I have been so exhausted lately I'm getting a bit nervous about the upcoming Blogger meet-up in Vancouver.  I'm excited but worried about my limitations, so I tell myself that just showing up, getting away for a few days, meeting some new people and meeting online friends face to face is what it's all about.  If I can't go tromping all over with the gang I am going to feel left out, but that's just the reality of my life.  I can't do some things and there are so many things I want to do.   It's funny how perspective changes when inactivity is forced on you.  I would not normally like housework, not think washing the dishes or vacuuming was enjoyable by any means, but when I am struggling to find the energy to hold my body in an upright sitting position, a sink full of dirty dishes begins to taunt me, pointing out what I cannot do, and suddenly washing dishes seems very desirable.

I like a clean and tidy home but not only do I want to be able to maintain one, I want to do enjoyable things on top of that.  Ha ha ha ha ha -I hear my wrecked auto-immune system laughing at me.  Dream on!  I had hoped to get out with my camera today, taking photos of local scenes for potential painting projects but I am a purple blob on the sofa today.  I tell myself that the hazy conditions outside would ruin my photos anyhow.  I tell myself I should just curl up with Margaret Atwood. 

Despite liking the dishes to be clean, I let them pile up in the sink and I painted instead.  In a perfect world I could do both, but when has the world ever been perfect?  Perfection is boring and I do have priorities.  Perfection is something I don't aim for in my painting either.  I like it a little bit naive, a little bit wobbly.
So here is my wobbly project of the moment.  It's a little section of downtown Courtenay, the neighbouring town, painted in acrylic on fibre board.  I will likely spend another month touching it up randomly now.  As with my writing, I alternately like this painting and loathe it. 

Wednesday, 1 July 2015

Fun Surprises and a Heat Wave

 I received a parcel in the mail this week, an exciting one!  It wasn't a surprise but it took a month to get here so there was definitely built up anticipation involved.  The creative, talented and ever so sweet Jazzy Jack of Natural Medley made me a bracelet and necklace and she sure had my colours figured out.  She also knows that I am exactly the sort of person who would mix skulls with soft, pretty beads.  We are having a heat wave, probably something an Aussie would laugh at but I am melting.  I don't take heat too well and you can even see me melting in the photo.  Limp hair, limp dress, just a bit too sweaty.  Yes, I am going to put this picture on the internet.  However, I had a heck of a time getting a tolerable photo of myself modelling my new bling.

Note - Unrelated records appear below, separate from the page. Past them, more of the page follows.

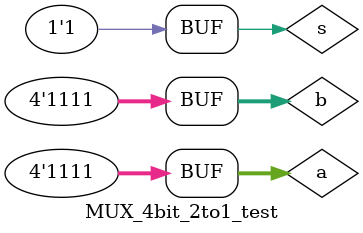
<source format=v>
`timescale 1ns / 1ps


module MUX_4bit_2to1_test;

	// Inputs
	reg [3:0] a;
	reg [3:0] b;
	reg s;

	// Outputs
	wire [3:0] y;

	// Instantiate the Unit Under Test (UUT)
	MUX_4bit_2to1 uut (
		.a(a), 
		.b(b), 
		.s(s), 
		.y(y)
	);

	initial begin
		// Initialize Inputs
		a = 0;
		b = 0;
		s = 0;

		// Wait 100 ns for global reset to finish
		#100;
      
		// Add stimulus here
		#100
		s <= 0;
		a <= 4'b 0000;
		b <= 4'b 0000;
		
		#200
		a <= 4'b 0000;
		b <= 4'b 1111;
		
		#200
		a <= 4'b 1111;
		b <= 4'b 0000;
		
		#200
		a <= 4'b 1111;
		b <= 4'b 1111;
		
		
		#200
		s <= 1;
		a <= 4'b 0000;
		b <= 4'b 0000;
		
		#200
		a <= 4'b 1111;
		b <= 4'b 0000;
		
		#200
		a <= 4'b 0000;
		b <= 4'b 1111;
		
		#200
		a <= 4'b 1111;
		b <= 4'b 1111;

	end
      
endmodule


</source>
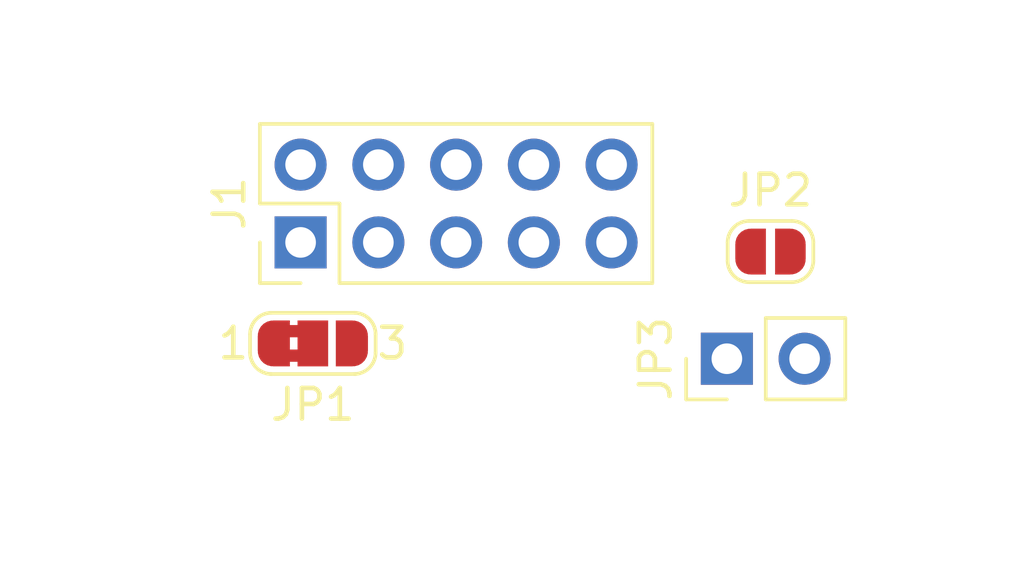
<source format=kicad_pcb>
(kicad_pcb
	(version 20240108)
	(generator "pcbnew")
	(generator_version "8.0")
	(general
		(thickness 1.6)
		(legacy_teardrops no)
	)
	(paper "A4")
	(layers
		(0 "F.Cu" signal)
		(31 "B.Cu" signal)
		(32 "B.Adhes" user "B.Adhesive")
		(33 "F.Adhes" user "F.Adhesive")
		(34 "B.Paste" user)
		(35 "F.Paste" user)
		(36 "B.SilkS" user "B.Silkscreen")
		(37 "F.SilkS" user "F.Silkscreen")
		(38 "B.Mask" user)
		(39 "F.Mask" user)
		(40 "Dwgs.User" user "User.Drawings")
		(41 "Cmts.User" user "User.Comments")
		(42 "Eco1.User" user "User.Eco1")
		(43 "Eco2.User" user "User.Eco2")
		(44 "Edge.Cuts" user)
		(45 "Margin" user)
		(46 "B.CrtYd" user "B.Courtyard")
		(47 "F.CrtYd" user "F.Courtyard")
		(48 "B.Fab" user)
		(49 "F.Fab" user)
		(50 "User.1" user)
		(51 "User.2" user)
		(52 "User.3" user)
		(53 "User.4" user)
		(54 "User.5" user)
		(55 "User.6" user)
		(56 "User.7" user)
		(57 "User.8" user)
		(58 "User.9" user)
	)
	(setup
		(pad_to_mask_clearance 0)
		(allow_soldermask_bridges_in_footprints no)
		(pcbplotparams
			(layerselection 0x00010fc_ffffffff)
			(plot_on_all_layers_selection 0x0000000_00000000)
			(disableapertmacros no)
			(usegerberextensions no)
			(usegerberattributes yes)
			(usegerberadvancedattributes yes)
			(creategerberjobfile yes)
			(dashed_line_dash_ratio 12.000000)
			(dashed_line_gap_ratio 3.000000)
			(svgprecision 4)
			(plotframeref no)
			(viasonmask no)
			(mode 1)
			(useauxorigin no)
			(hpglpennumber 1)
			(hpglpenspeed 20)
			(hpglpendiameter 15.000000)
			(pdf_front_fp_property_popups yes)
			(pdf_back_fp_property_popups yes)
			(dxfpolygonmode yes)
			(dxfimperialunits yes)
			(dxfusepcbnewfont yes)
			(psnegative no)
			(psa4output no)
			(plotreference yes)
			(plotvalue yes)
			(plotfptext yes)
			(plotinvisibletext no)
			(sketchpadsonfab no)
			(subtractmaskfromsilk no)
			(outputformat 1)
			(mirror no)
			(drillshape 1)
			(scaleselection 1)
			(outputdirectory "")
		)
	)
	(net 0 "")
	(net 1 "/RXD")
	(net 2 "unconnected-(J1-SCL{slash}GPIO3-Pad5)")
	(net 3 "unconnected-(J1-SDA{slash}GPIO2-Pad3)")
	(net 4 "/TXD")
	(net 5 "+5V")
	(net 6 "+3V3")
	(net 7 "unconnected-(J1-GCLK0{slash}GPIO4-Pad7)")
	(net 8 "GND")
	(net 9 "Net-(JP1-A)")
	(net 10 "VDD")
	(footprint "Jumper:SolderJumper-2_P1.3mm_Open_RoundedPad1.0x1.5mm" (layer "F.Cu") (at 70.15 40))
	(footprint "Connector_PinHeader_2.54mm:PinHeader_2x05_P2.54mm_Vertical" (layer "F.Cu") (at 54.8 39.7 90))
	(footprint "Jumper:SolderJumper-3_P1.3mm_Bridged2Bar12_RoundedPad1.0x1.5mm_NumberLabels" (layer "F.Cu") (at 55.2 43))
	(footprint "Connector_PinHeader_2.54mm:PinHeader_1x02_P2.54mm_Vertical" (layer "F.Cu") (at 68.725 43.5 90))
)
</source>
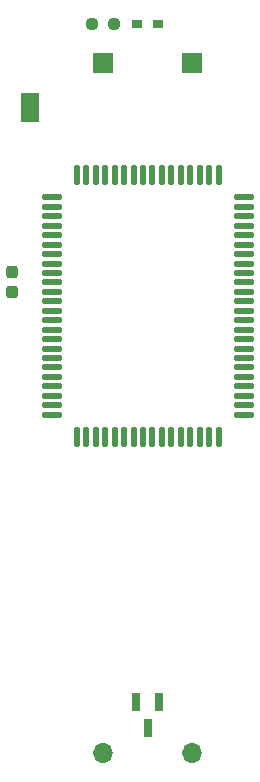
<source format=gbr>
G04 #@! TF.GenerationSoftware,KiCad,Pcbnew,9.0.6-9.0.6~ubuntu25.10.1*
G04 #@! TF.CreationDate,2025-12-22T11:42:11+09:00*
G04 #@! TF.ProjectId,bionic-s80c196kc,62696f6e-6963-42d7-9338-30633139366b,1*
G04 #@! TF.SameCoordinates,Original*
G04 #@! TF.FileFunction,Soldermask,Top*
G04 #@! TF.FilePolarity,Negative*
%FSLAX46Y46*%
G04 Gerber Fmt 4.6, Leading zero omitted, Abs format (unit mm)*
G04 Created by KiCad (PCBNEW 9.0.6-9.0.6~ubuntu25.10.1) date 2025-12-22 11:42:11*
%MOMM*%
%LPD*%
G01*
G04 APERTURE LIST*
G04 Aperture macros list*
%AMRoundRect*
0 Rectangle with rounded corners*
0 $1 Rounding radius*
0 $2 $3 $4 $5 $6 $7 $8 $9 X,Y pos of 4 corners*
0 Add a 4 corners polygon primitive as box body*
4,1,4,$2,$3,$4,$5,$6,$7,$8,$9,$2,$3,0*
0 Add four circle primitives for the rounded corners*
1,1,$1+$1,$2,$3*
1,1,$1+$1,$4,$5*
1,1,$1+$1,$6,$7*
1,1,$1+$1,$8,$9*
0 Add four rect primitives between the rounded corners*
20,1,$1+$1,$2,$3,$4,$5,0*
20,1,$1+$1,$4,$5,$6,$7,0*
20,1,$1+$1,$6,$7,$8,$9,0*
20,1,$1+$1,$8,$9,$2,$3,0*%
%AMFreePoly0*
4,1,6,1.000000,0.000000,0.500000,-0.750000,-0.500000,-0.750000,-0.500000,0.750000,0.500000,0.750000,1.000000,0.000000,1.000000,0.000000,$1*%
%AMFreePoly1*
4,1,6,0.500000,-0.750000,-0.650000,-0.750000,-0.150000,0.000000,-0.650000,0.750000,0.500000,0.750000,0.500000,-0.750000,0.500000,-0.750000,$1*%
G04 Aperture macros list end*
%ADD10RoundRect,0.237500X0.250000X0.237500X-0.250000X0.237500X-0.250000X-0.237500X0.250000X-0.237500X0*%
%ADD11RoundRect,0.137500X-0.737500X-0.137500X0.737500X-0.137500X0.737500X0.137500X-0.737500X0.137500X0*%
%ADD12RoundRect,0.137500X-0.137500X-0.737500X0.137500X-0.737500X0.137500X0.737500X-0.137500X0.737500X0*%
%ADD13R,0.965200X0.762000*%
%ADD14FreePoly0,270.000000*%
%ADD15FreePoly1,270.000000*%
%ADD16RoundRect,0.237500X0.237500X-0.300000X0.237500X0.300000X-0.237500X0.300000X-0.237500X-0.300000X0*%
%ADD17R,0.660400X1.625600*%
%ADD18O,1.700000X1.700000*%
%ADD19R,1.700000X1.700000*%
G04 APERTURE END LIST*
G36*
X104493200Y-77627700D02*
G01*
X102993200Y-77627700D01*
X102993200Y-80077700D01*
X104493200Y-80077700D01*
X104493200Y-77627700D01*
G37*
D10*
X110804400Y-71778000D03*
X108979400Y-71778000D03*
D11*
X105575000Y-86428600D03*
X105575000Y-87228600D03*
X105575000Y-88028600D03*
X105575000Y-88828600D03*
X105575000Y-89628600D03*
X105575000Y-90428600D03*
X105575000Y-91228600D03*
X105575000Y-92028600D03*
X105575000Y-92828600D03*
X105575000Y-93628600D03*
X105575000Y-94428600D03*
X105575000Y-95228600D03*
X105575000Y-96028600D03*
X105575000Y-96828600D03*
X105575000Y-97628600D03*
X105575000Y-98428600D03*
X105575000Y-99228600D03*
X105575000Y-100028600D03*
X105575000Y-100828600D03*
X105575000Y-101628600D03*
X105575000Y-102428600D03*
X105575000Y-103228600D03*
X105575000Y-104028600D03*
X105575000Y-104828600D03*
D12*
X107700000Y-106753600D03*
X108500000Y-106753600D03*
X109300000Y-106753600D03*
X110100000Y-106753600D03*
X110900000Y-106753600D03*
X111700000Y-106753600D03*
X112500000Y-106753600D03*
X113300000Y-106753600D03*
X114100000Y-106753600D03*
X114900000Y-106753600D03*
X115700000Y-106753600D03*
X116500000Y-106753600D03*
X117300000Y-106753600D03*
X118100000Y-106753600D03*
X118900000Y-106753600D03*
X119700000Y-106753600D03*
D11*
X121825000Y-104828600D03*
X121825000Y-104028600D03*
X121825000Y-103228600D03*
X121825000Y-102428600D03*
X121825000Y-101628600D03*
X121825000Y-100828600D03*
X121825000Y-100028600D03*
X121825000Y-99228600D03*
X121825000Y-98428600D03*
X121825000Y-97628600D03*
X121825000Y-96828600D03*
X121825000Y-96028600D03*
X121825000Y-95228600D03*
X121825000Y-94428600D03*
X121825000Y-93628600D03*
X121825000Y-92828600D03*
X121825000Y-92028600D03*
X121825000Y-91228600D03*
X121825000Y-90428600D03*
X121825000Y-89628600D03*
X121825000Y-88828600D03*
X121825000Y-88028600D03*
X121825000Y-87228600D03*
X121825000Y-86428600D03*
D12*
X119700000Y-84503600D03*
X118900000Y-84503600D03*
X118100000Y-84503600D03*
X117300000Y-84503600D03*
X116500000Y-84503600D03*
X115700000Y-84503600D03*
X114900000Y-84503600D03*
X114100000Y-84503600D03*
X113300000Y-84503600D03*
X112500000Y-84503600D03*
X111700000Y-84503600D03*
X110900000Y-84503600D03*
X110100000Y-84503600D03*
X109300000Y-84503600D03*
X108500000Y-84503600D03*
X107700000Y-84503600D03*
D13*
X112823700Y-71778000D03*
X114576300Y-71778000D03*
D14*
X103743200Y-78127700D03*
D15*
X103743200Y-79577700D03*
D16*
X102193800Y-94433700D03*
X102193800Y-92708700D03*
D17*
X114650001Y-129182000D03*
X112749999Y-129182000D03*
X113700000Y-131314000D03*
D18*
X117484600Y-133500000D03*
D19*
X117484600Y-75080000D03*
X109910800Y-75080000D03*
D18*
X109910800Y-133500000D03*
M02*

</source>
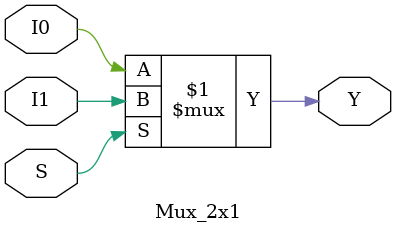
<source format=v>
`timescale 1ns / 1ps


module Mux_2x1(
    input I0,
    input I1,
    input S,
    output Y
    );
    assign Y = S ? I1 : I0;
endmodule

</source>
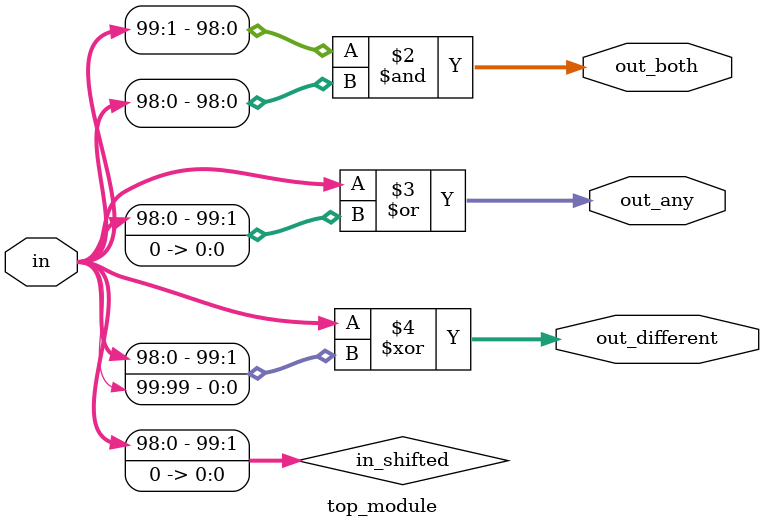
<source format=sv>
module top_module (
    input [99:0] in,
    output [98:0] out_both,
    output [99:0] out_any,
    output [99:0] out_different
);

    // Create the shifted input signal
    wire [99:0] in_shifted;
    assign in_shifted = in << 1;

    // Generate out_both which is 99-bit wide
    assign out_both = in[99:1] & in_shifted[99:1];

    // Generate out_any which is 100-bit wide
    assign out_any = in | in_shifted;

    // Generate out_different which is 100-bit wide
    assign out_different = in ^ {in[98:0], in[99]};

endmodule

</source>
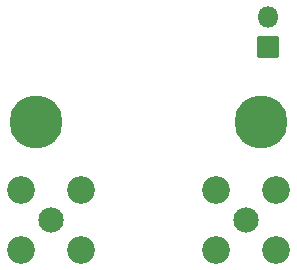
<source format=gbr>
%TF.GenerationSoftware,KiCad,Pcbnew,7.0.11-7.0.11~ubuntu22.04.1*%
%TF.CreationDate,2025-05-22T12:56:19-05:00*%
%TF.ProjectId,hf_bias_tee,68665f62-6961-4735-9f74-65652e6b6963,-*%
%TF.SameCoordinates,Original*%
%TF.FileFunction,Soldermask,Bot*%
%TF.FilePolarity,Negative*%
%FSLAX46Y46*%
G04 Gerber Fmt 4.6, Leading zero omitted, Abs format (unit mm)*
G04 Created by KiCad (PCBNEW 7.0.11-7.0.11~ubuntu22.04.1) date 2025-05-22 12:56:19*
%MOMM*%
%LPD*%
G01*
G04 APERTURE LIST*
G04 Aperture macros list*
%AMRoundRect*
0 Rectangle with rounded corners*
0 $1 Rounding radius*
0 $2 $3 $4 $5 $6 $7 $8 $9 X,Y pos of 4 corners*
0 Add a 4 corners polygon primitive as box body*
4,1,4,$2,$3,$4,$5,$6,$7,$8,$9,$2,$3,0*
0 Add four circle primitives for the rounded corners*
1,1,$1+$1,$2,$3*
1,1,$1+$1,$4,$5*
1,1,$1+$1,$6,$7*
1,1,$1+$1,$8,$9*
0 Add four rect primitives between the rounded corners*
20,1,$1+$1,$2,$3,$4,$5,0*
20,1,$1+$1,$4,$5,$6,$7,0*
20,1,$1+$1,$6,$7,$8,$9,0*
20,1,$1+$1,$8,$9,$2,$3,0*%
G04 Aperture macros list end*
%ADD10C,2.150000*%
%ADD11C,2.350000*%
%ADD12RoundRect,0.050000X0.850000X0.850000X-0.850000X0.850000X-0.850000X-0.850000X0.850000X-0.850000X0*%
%ADD13O,1.800000X1.800000*%
%ADD14C,0.800000*%
%ADD15C,4.500000*%
G04 APERTURE END LIST*
D10*
%TO.C,J1*%
X125095000Y-103505000D03*
D11*
X122555000Y-100965000D03*
X122555000Y-106045000D03*
X127635000Y-100965000D03*
X127635000Y-106045000D03*
%TD*%
D10*
%TO.C,J2*%
X141605000Y-103505000D03*
D11*
X139065000Y-100965000D03*
X139065000Y-106045000D03*
X144145000Y-100965000D03*
X144145000Y-106045000D03*
%TD*%
D12*
%TO.C,J4*%
X143510000Y-88900000D03*
D13*
X143510000Y-86360000D03*
%TD*%
D14*
%TO.C,H1*%
X122175000Y-95250000D03*
X122658274Y-94083274D03*
X122658274Y-96416726D03*
X123825000Y-93600000D03*
D15*
X123825000Y-95250000D03*
D14*
X123825000Y-96900000D03*
X124991726Y-94083274D03*
X124991726Y-96416726D03*
X125475000Y-95250000D03*
%TD*%
%TO.C,H2*%
X141225000Y-95250000D03*
X141708274Y-94083274D03*
X141708274Y-96416726D03*
X142875000Y-93600000D03*
D15*
X142875000Y-95250000D03*
D14*
X142875000Y-96900000D03*
X144041726Y-94083274D03*
X144041726Y-96416726D03*
X144525000Y-95250000D03*
%TD*%
M02*

</source>
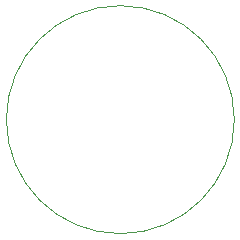
<source format=gm1>
G04 #@! TF.FileFunction,Profile,NP*
%FSLAX46Y46*%
G04 Gerber Fmt 4.6, Leading zero omitted, Abs format (unit mm)*
G04 Created by KiCad (PCBNEW 4.0.1-3.201512221402+6198~38~ubuntu14.04.1-stable) date Sun Jan  3 20:07:52 2016*
%MOMM*%
G01*
G04 APERTURE LIST*
%ADD10C,0.150000*%
%ADD11C,0.100000*%
G04 APERTURE END LIST*
D10*
D11*
X111201200Y-51181000D02*
G75*
G03X111201200Y-51181000I-9652000J0D01*
G01*
M02*

</source>
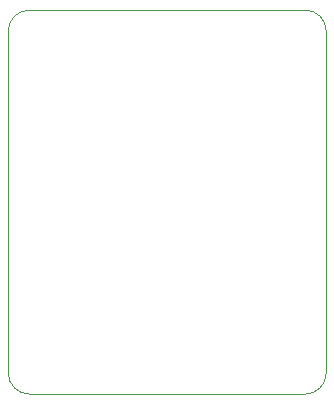
<source format=gbr>
%TF.GenerationSoftware,KiCad,Pcbnew,7.0.5-0*%
%TF.CreationDate,2024-07-25T14:15:13+02:00*%
%TF.ProjectId,rj45-stepper-adapter,726a3435-2d73-4746-9570-7065722d6164,rev?*%
%TF.SameCoordinates,Original*%
%TF.FileFunction,Profile,NP*%
%FSLAX46Y46*%
G04 Gerber Fmt 4.6, Leading zero omitted, Abs format (unit mm)*
G04 Created by KiCad (PCBNEW 7.0.5-0) date 2024-07-25 14:15:13*
%MOMM*%
%LPD*%
G01*
G04 APERTURE LIST*
%TA.AperFunction,Profile*%
%ADD10C,0.050000*%
%TD*%
G04 APERTURE END LIST*
D10*
X140716000Y-93472000D02*
X140716000Y-122428000D01*
X165862000Y-91694000D02*
X142494000Y-91694000D01*
X167640000Y-122428000D02*
X167640000Y-93472000D01*
X142494000Y-124206000D02*
X165862000Y-124206000D01*
X165862000Y-124206000D02*
G75*
G03*
X167640000Y-122428000I0J1778000D01*
G01*
X140716000Y-122428000D02*
G75*
G03*
X142494000Y-124206000I1778000J0D01*
G01*
X167640000Y-93472000D02*
G75*
G03*
X165862000Y-91694000I-1778000J0D01*
G01*
X142494000Y-91694000D02*
G75*
G03*
X140716000Y-93472000I0J-1778000D01*
G01*
M02*

</source>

                                          Limp in the Doorway

                                                Ladylike Skulls

   I gave up on sweaty photos and went to bed.  I hung my pretty necklace  where I could see it.

 I tried again the next day and after many hideous results that were blurry and either did not flatter me or the necklace or both I finally achieved these.  And they will just have to do.  Look how Jack just nailed my colours.  They literally match me!  And while we are at it, somebody please tell me what colour my eyes are because I have never known what to call them.  My driver's license says hazel, which clearly they are not.

                      Damn you neck, you are giving away my true age. 

A confession:  Somewhere, hiding slightly under the pretty beads and their creative design, is a red paint splotch because I would not be me if I did not have ink and paint on me in one or two spots in addition to several bruises.

Writing and painting are increasingly crowding out Blog World.  This is a happy thing for me, this is doing what I am truly passionate about doing. I do not expect to leave though and am still coming round to visit my favourite blogs and still posting here sometimes too.    When I am not melted into a puddle that is.  Peri-menopause and a heat wave.  Gah!

Check out Jack's blog if you don't know it because it is an awesome blog and you will not regret it.